Newsletter/Whitepaper: Capture an email address or text in order to build your marketing database, but do so by providing some kind of added value. No one wants to give out their info for nothing in return. A well-thought-out downloadable item can do the trick.
Landing Pages: Direct prospective customers to a landing page that provides more detail about your product, USPs, and even customer testimonials. This will help them to better assess if you’re product is right for them.
Explainer Videos: Long-winded landing pages can be boring. Consider presenting your information in a short-form explainer video format. These can be included within your landing page and break apart the information while increasing engagement.
Email Marketing: Whether someone abandoned their cart or you noticed they interacted with your site without making a purchase, remind them that you exist with good emails.

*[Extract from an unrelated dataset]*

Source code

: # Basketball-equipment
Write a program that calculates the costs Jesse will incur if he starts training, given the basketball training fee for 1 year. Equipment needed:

What is a good email? Reallygoodemails.com has some great examples.
Time-Sensitive Discounts: When trying to make that final push for a purchase, draw in customers with a time-sensitive discount. You’d be surprised how effective a countdown timer or expiration date can be.
Whatever combination of these messages you choose, remember to plan for at least 7 and to space them out comfortably. That’s the sweet spot and you don’t want to miss out on a sale simply because you didn’t follow your customer’s journey. Developing a good strategy and having your message follow along with the thought process of your potential buyers can help them decide at their own pace, without feeling pressured or bombarded.